Information shown |
BEGIN

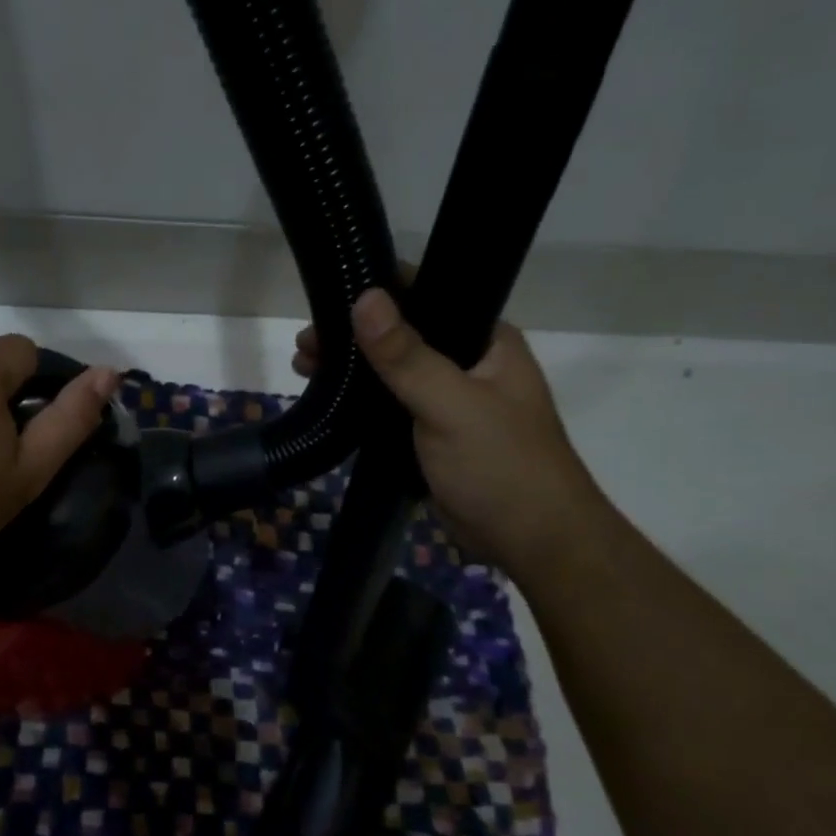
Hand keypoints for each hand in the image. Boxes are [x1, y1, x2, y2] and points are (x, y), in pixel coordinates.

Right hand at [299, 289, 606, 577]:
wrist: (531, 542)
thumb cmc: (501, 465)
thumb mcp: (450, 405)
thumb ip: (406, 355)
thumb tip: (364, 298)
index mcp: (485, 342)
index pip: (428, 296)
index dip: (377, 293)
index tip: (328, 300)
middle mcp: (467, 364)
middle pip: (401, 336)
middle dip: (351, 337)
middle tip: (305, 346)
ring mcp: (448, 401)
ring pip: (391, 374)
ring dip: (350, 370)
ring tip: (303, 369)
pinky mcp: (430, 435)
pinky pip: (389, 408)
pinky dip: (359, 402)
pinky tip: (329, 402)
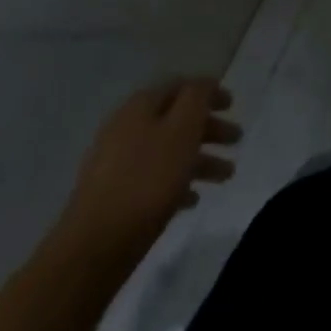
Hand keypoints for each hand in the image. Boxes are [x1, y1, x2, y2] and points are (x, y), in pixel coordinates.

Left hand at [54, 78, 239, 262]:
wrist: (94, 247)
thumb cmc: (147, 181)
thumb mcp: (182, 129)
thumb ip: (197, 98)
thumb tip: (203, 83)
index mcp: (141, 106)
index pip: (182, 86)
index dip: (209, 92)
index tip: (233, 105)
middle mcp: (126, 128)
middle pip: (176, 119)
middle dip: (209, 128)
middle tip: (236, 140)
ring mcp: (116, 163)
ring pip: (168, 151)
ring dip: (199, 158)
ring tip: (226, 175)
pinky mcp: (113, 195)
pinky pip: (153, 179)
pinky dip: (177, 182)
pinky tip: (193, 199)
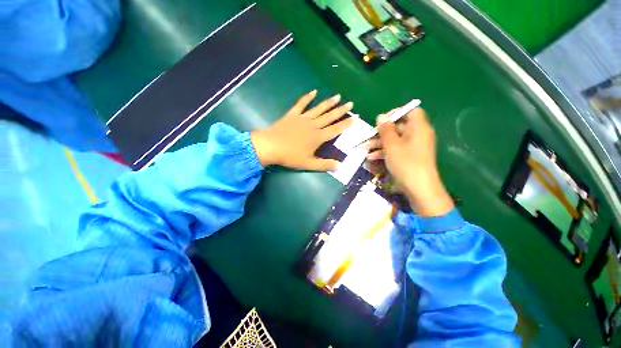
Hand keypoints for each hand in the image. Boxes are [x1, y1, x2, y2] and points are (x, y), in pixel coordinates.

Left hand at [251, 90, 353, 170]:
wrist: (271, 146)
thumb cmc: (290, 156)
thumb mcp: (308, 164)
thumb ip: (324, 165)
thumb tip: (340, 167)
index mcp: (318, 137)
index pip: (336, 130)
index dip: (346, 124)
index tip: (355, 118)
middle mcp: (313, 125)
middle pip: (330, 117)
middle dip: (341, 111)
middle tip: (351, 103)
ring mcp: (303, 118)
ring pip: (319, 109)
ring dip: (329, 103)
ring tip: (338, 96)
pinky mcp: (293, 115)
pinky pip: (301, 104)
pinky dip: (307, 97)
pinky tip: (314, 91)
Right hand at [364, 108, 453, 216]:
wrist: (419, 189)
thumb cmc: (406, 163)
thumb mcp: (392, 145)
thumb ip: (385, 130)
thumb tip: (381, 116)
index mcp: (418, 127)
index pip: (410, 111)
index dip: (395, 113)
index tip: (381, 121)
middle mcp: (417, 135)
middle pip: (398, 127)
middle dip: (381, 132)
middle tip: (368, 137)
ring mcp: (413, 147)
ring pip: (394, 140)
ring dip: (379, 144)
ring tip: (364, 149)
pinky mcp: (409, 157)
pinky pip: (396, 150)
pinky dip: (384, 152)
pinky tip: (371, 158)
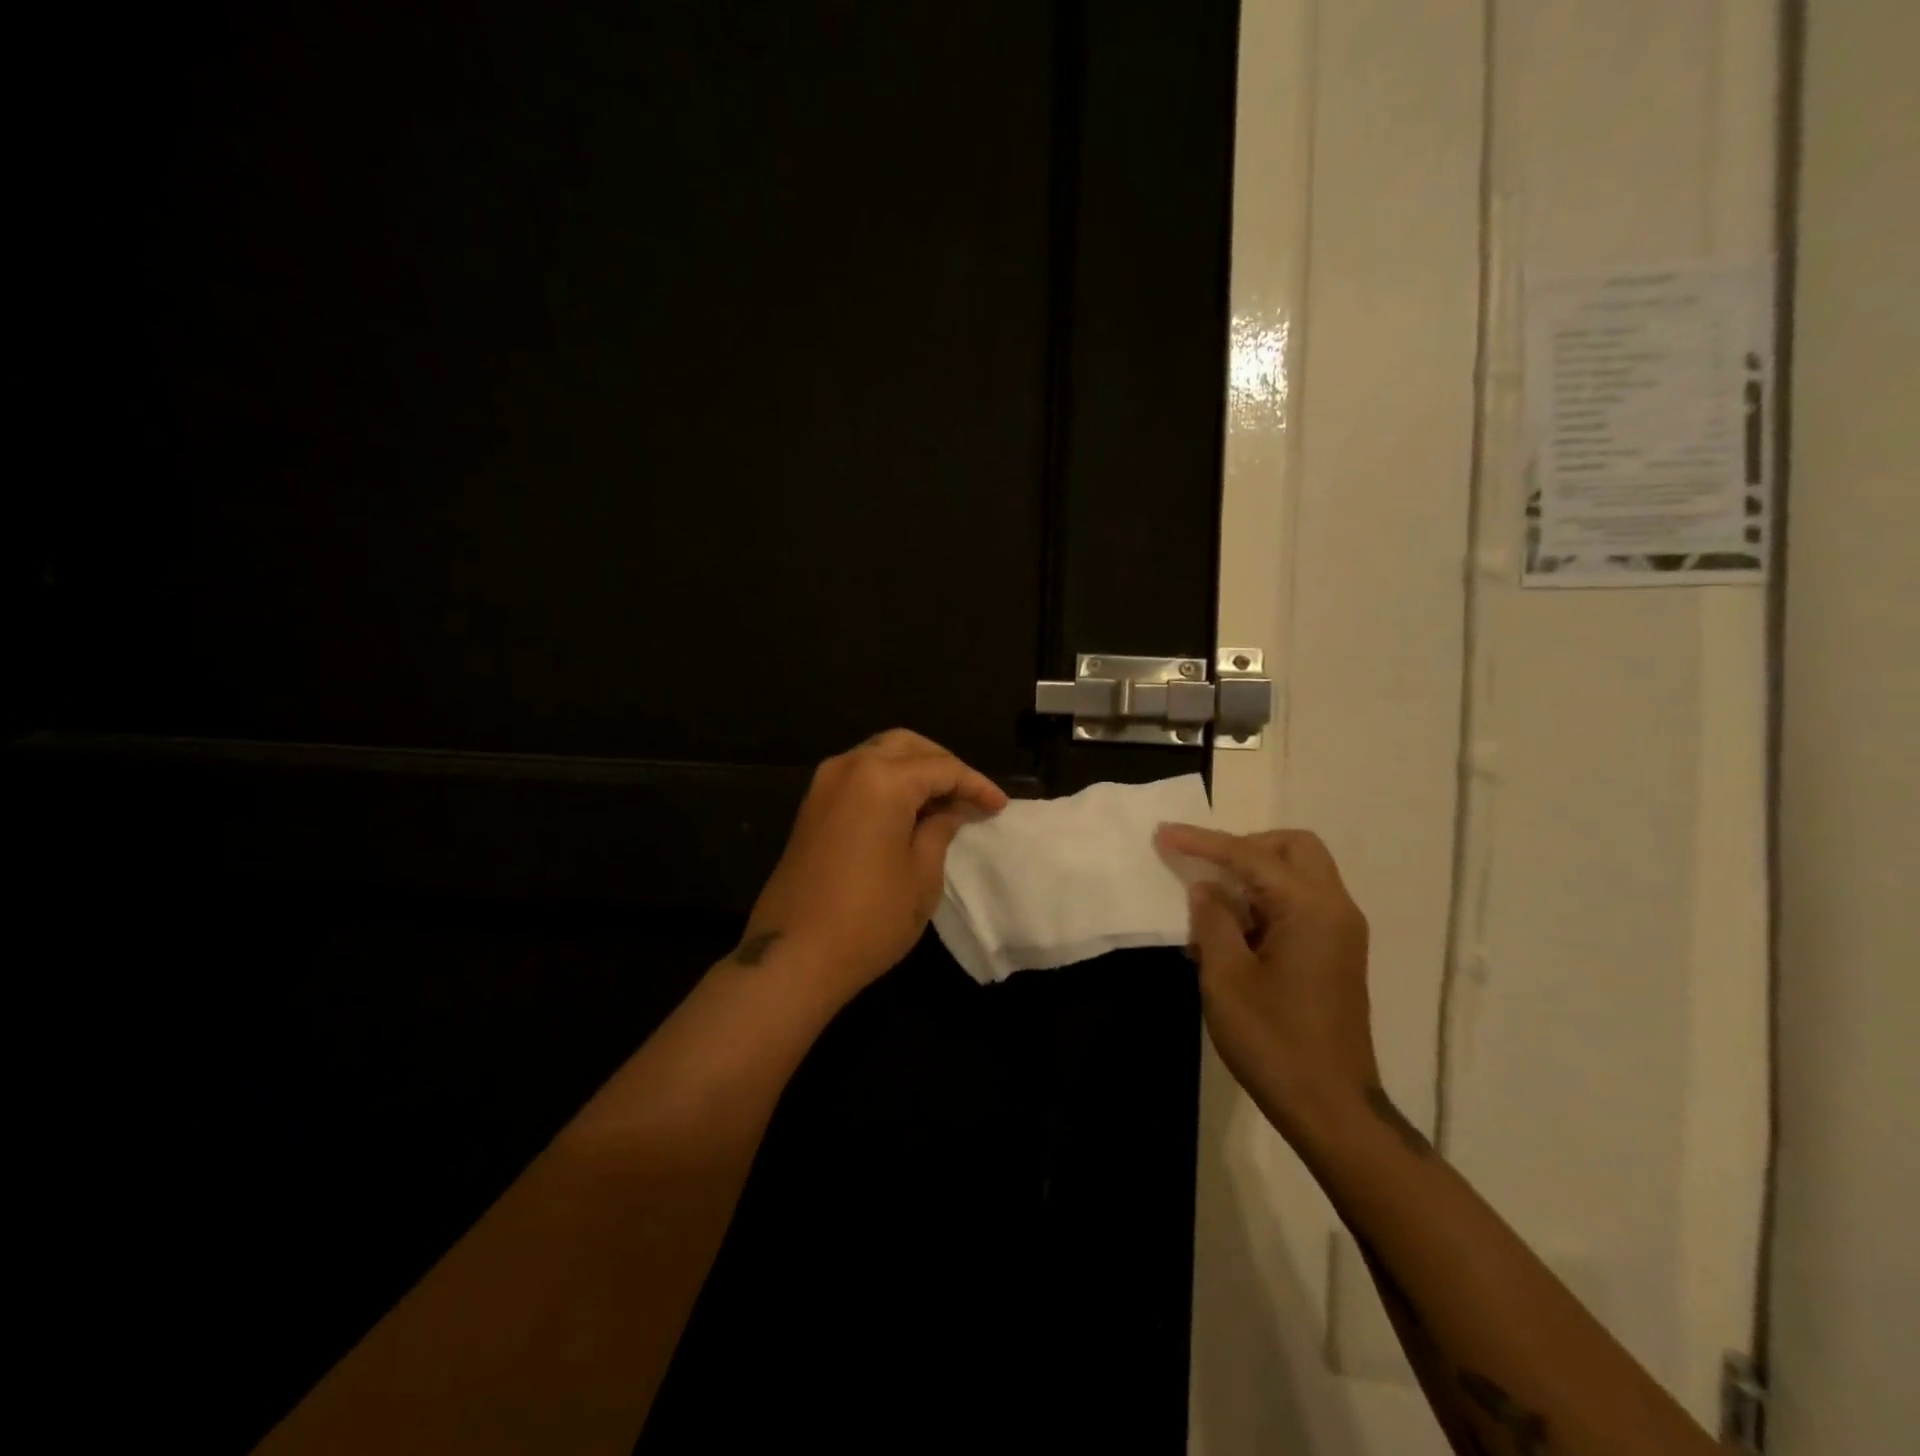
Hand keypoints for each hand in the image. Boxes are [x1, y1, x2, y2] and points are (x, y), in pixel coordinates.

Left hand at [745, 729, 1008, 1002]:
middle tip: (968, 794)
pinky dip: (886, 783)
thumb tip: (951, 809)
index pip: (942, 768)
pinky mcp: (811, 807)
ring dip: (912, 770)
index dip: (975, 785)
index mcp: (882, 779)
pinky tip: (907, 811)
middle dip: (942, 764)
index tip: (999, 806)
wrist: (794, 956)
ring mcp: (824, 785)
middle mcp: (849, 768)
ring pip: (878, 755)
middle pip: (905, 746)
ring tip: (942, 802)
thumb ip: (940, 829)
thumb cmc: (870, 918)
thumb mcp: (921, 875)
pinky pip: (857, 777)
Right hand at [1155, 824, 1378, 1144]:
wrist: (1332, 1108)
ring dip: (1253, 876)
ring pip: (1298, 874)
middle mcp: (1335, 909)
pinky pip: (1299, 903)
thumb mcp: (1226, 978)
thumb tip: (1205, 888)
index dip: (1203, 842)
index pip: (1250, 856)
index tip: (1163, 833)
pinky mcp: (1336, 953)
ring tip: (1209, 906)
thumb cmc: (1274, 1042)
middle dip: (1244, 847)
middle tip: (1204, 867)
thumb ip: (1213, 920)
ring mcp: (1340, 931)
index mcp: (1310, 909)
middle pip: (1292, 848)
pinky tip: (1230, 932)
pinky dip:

END

Description of the task | All of the data gets printed again exactly; the pictures do not.

Solution below |
Hand keypoints for each hand in the image. Boxes are [x1, y1, x2, y2] and points are (x, y), in pixel coordinates.

Right hand at [299, 289, 606, 577]:
wrist: (531, 542)
thumb cmc: (501, 465)
thumb mcp: (450, 405)
thumb ip: (406, 355)
thumb tip: (364, 298)
index mcp: (485, 342)
index pip: (428, 296)
index dip: (377, 293)
index tip: (328, 300)
middle mcp: (467, 364)
middle pip: (401, 336)
middle dip: (351, 337)
middle tip: (305, 346)
ring mcp: (448, 401)
ring pip: (391, 374)
ring dip: (350, 370)
ring tip: (303, 369)
pinky mcp: (430, 435)
pinky pip: (389, 408)
pinky dip: (359, 402)
pinky tip: (329, 402)
Hand keypoints for each hand in the image. Boxes are [x1, y1, x2, y2] and points are (x, y), in pixel coordinates.

Left hand at [54, 78, 239, 262]:
wrist: (94, 247)
thumb cmc: (147, 181)
thumb mcp: (182, 129)
thumb ip: (197, 98)
thumb tip: (203, 83)
index mcp: (141, 106)
index pip: (182, 86)
index dip: (209, 92)
index tip: (233, 105)
middle mcp: (126, 128)
middle pip: (176, 119)
middle dip: (209, 128)
middle tip: (236, 140)
ring mcp: (116, 163)
ring pip: (168, 151)
ring dip: (199, 158)
ring tip: (226, 175)
pinky mcp: (113, 195)
pinky pip: (153, 179)
pinky dip: (177, 182)
pinky tip: (193, 199)
Hand keypoints for each hand in the image. Boxes are [x1, y1, x2, y2] and points are (x, y), in pixel coordinates.

Left hand at [251, 90, 353, 170]:
wrist: (271, 146)
thumb cmc: (290, 156)
thumb mcp: (308, 164)
thumb ip: (324, 165)
thumb tip: (340, 167)
index mcp: (318, 137)
index pip: (336, 130)
index dip: (346, 124)
index tip: (355, 118)
middle mcp: (313, 125)
middle pip: (330, 117)
middle dip: (341, 111)
middle tip: (351, 103)
ring mcp: (303, 118)
ring pip: (319, 109)
ring dip: (329, 103)
ring tip: (338, 96)
pinky mcp: (293, 115)
pinky pip: (301, 104)
pinky dip: (307, 97)
pinky tip: (314, 91)
Right hand at [364, 108, 453, 216]:
wrist: (419, 189)
thumb cmc: (406, 163)
thumb mcp: (392, 145)
thumb ip: (385, 130)
thumb tip: (381, 116)
index mcp: (418, 127)
index pip: (410, 111)
index dip: (395, 113)
index tip: (381, 121)
middle mcp: (417, 135)
middle pip: (398, 127)
middle dip: (381, 132)
middle tip: (368, 137)
ring mcp: (413, 147)
ring pip: (394, 140)
ring dip: (379, 144)
ring tip: (364, 149)
pinky mcp: (409, 157)
pinky pip: (396, 150)
pinky dip: (384, 152)
pinky tip: (371, 158)
Hand keypoints for each hand in the image. Boxes are [x1, y1, x2, y2] and points are (x, y), in pixel coordinates.

Left hand at [745, 729, 1008, 1002]:
middle tip: (968, 794)
pinky dip: (886, 783)
thumb tip: (951, 809)
index pip: (942, 768)
pinky mcp: (811, 807)
ring dip: (912, 770)
index dip: (975, 785)
index mcp: (882, 779)
pinky tip: (907, 811)
middle dip: (942, 764)
index tip: (999, 806)
wrist: (794, 956)
ring mcp: (824, 785)
middle mcp: (849, 768)
ring pip: (878, 755)
middle pip: (905, 746)
ring tip: (942, 802)
thumb ip: (940, 829)
thumb cmc: (870, 918)
thumb mcp: (921, 875)
pinky pip: (857, 777)
Right hand at [1155, 824, 1378, 1144]:
wrist: (1332, 1108)
ring dip: (1253, 876)
ring pip: (1298, 874)
middle mcp: (1335, 909)
pinky pip: (1299, 903)
thumb mcp: (1226, 978)
thumb tip: (1205, 888)
index dip: (1203, 842)
index pip: (1250, 856)
index tip: (1163, 833)
pinky mcp: (1336, 953)
ring tip: (1209, 906)
thumb cmc: (1274, 1042)
middle dip: (1244, 847)
middle tip: (1204, 867)
thumb ip: (1213, 920)
ring mcp: (1340, 931)
index mcp: (1310, 909)
middle pip: (1292, 848)
pinky tip: (1230, 932)
pinky dip:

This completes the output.